Monday, August 19, 2013

Cooking and Dining onboard 19th century railroad cars

Pullman "Hotel Cars" in 1882 contained many ingenious devices such as a compact kitchen range/oven and temporary dining tables from "well-polished mahogany planks."


The kitchen in the first image is full of tools, with the chef cooking on a grill and in pots over the fire.  The heat from the fire also heated the oven on top.  What appears to be a boiler is to the left of the stove/oven, by the waiter, which would have held hot water, coffee or soup. 

Sala recounted the various ways passengers were fed on the different railroad lines.  Orders were telegraphed to Wilmington where meals of fried oysters and beefsteak were put in picnic baskets, then placed on improvised tables of mahogany planks in the cars. (table shown in third image)  On another trip, west of Iowa, the passengers had to leave the railway cars to eat in restaurants.
Kitchen of a Pullman railroad car

"So we took the North-Western from Chicago to Council Bluffs [Iowa]…in one of the newest and the handsomest of the Pullman Sleeping and Hotel Cars, the "International." [They are] similar to those of the Pullman Restaurant Cars which, when I left England, were beginning to run on the Great Northern Railway between King's-cross and Leeds.

The American bill of fare, however, comprised sundry dainties which might be looked for in vain in railway England. We were offered prairie-chicken, blue-winged teal, and golden plover, oysters cooked in half-a-dozen styles, stewed tomatoes, sweet potatoes, and a pleasing variety of omelettes. A lady and gentleman in the car (on their honeymoon trip, I suspect) partook of an omelette au rhum, to which fire was duly set. It was good to watch the cheerful blaze."



Dining in a Pullman Parlor Railway Car

"Somewhere in Pennsylvania … the conductor of the Parlor Pullman apprised me that refreshments could be served on board the car on our arrival at Wilmington, in the State of Delaware.
Food order telegraphed
The bill of fare was simple, but succulent and sufficing. There was a choice of beefsteak and porksteak, fried oysters, and ham and eggs, with tea or coffee, Philadelphia ale, and lager beer.   We elected to try fried oysters and beefsteak as an evening collation, and the decision was telegraphed from the next station to Wilmington. It was raining more pitilessly than ever…and the platform, with the restaurant dimly visible beyond …

Make-shift tables

Straightway the careful conductor, unlocking a cupboard, produced a stack of well-polished mahogany planks. One of these he brought into an horizontal position, and by means of a symmetrical arrangement of pegs and holes, dexterously "hitched " one side of the plank to the wall of the car.
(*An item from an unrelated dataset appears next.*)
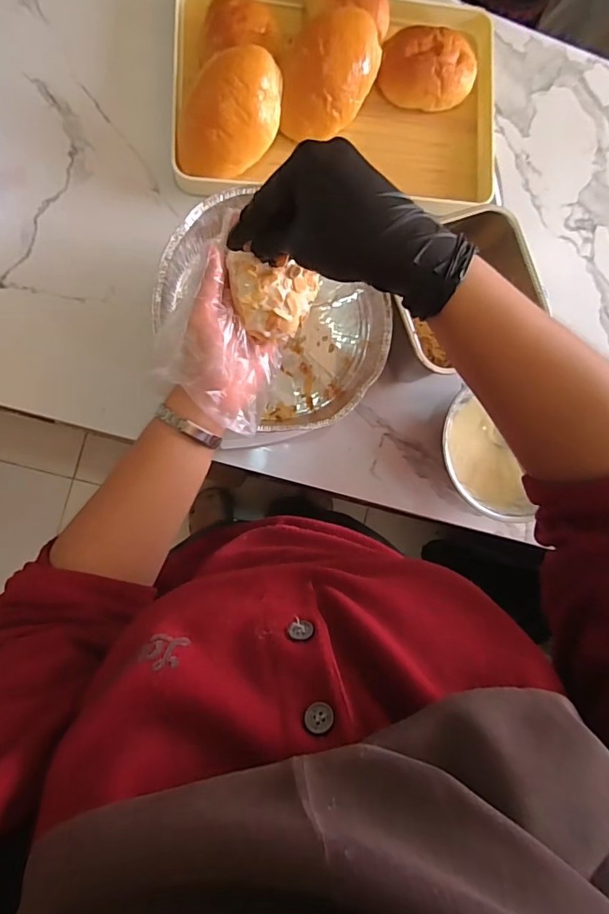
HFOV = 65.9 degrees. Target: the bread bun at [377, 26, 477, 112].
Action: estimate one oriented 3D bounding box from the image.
[{"bbox_3d":[0.136,-0.431,0.523,0.108,0.038,0.073,6,88,-8],"label":"bread bun"}]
From the other side a flap-leg was letdown; and at once a table was improvised.


Picnic baskets

Once more the train started; and anon a slim youth made his appearance in the car, bearing a towering pile of deep quadrangular baskets of the "picnic " kind. One of them he deposited in front of us.  The well-packed picnic basket being opened, the board straightway "groaned under the delicacies of the season."

Dinner

The fried oysters were a great success. They were a little shorter than French sabots, and not quite so wide as the knife-board of an omnibus; but they were very toothsome. The steak was well broiled, tender, and juicy. Moreover, there were fried potatoes, crisp and hot; good white bread, fair butter,* tolerable coffee, and excellent lager beer, sparkling, exhilarating, and non-intoxicating.

Butter

* Not from one end of the United States to the other, have I ever tasted any butter equal to our Cambridge "best fresh," or to the butter of first class Paris restaurants. The very best American butter tastes more or less of salt; and butter should be sweet. American housekeepers will probably vehemently dispute my contention.

$1.50 for dinner and the table
When our repast was concluded, the picnic baskets were repacked, and the slim youth, bearing a pile of them much taller than himself, disappeared from view. It was the conductor with whom we settled. The entire charge for our collation was one dollar and fifty cents — say six shillings — including the use of the table, which could be afterwards utilised for the purpose of indulging in the mirthful ecarte or the innocent picquet."

Sala, George Augustus.  America Revisited: From the Bay of New York to the Gulf of Mexico ...  2 vols.  London: Vizetelly & Co., 42, Catherine Street, Strand, 1882.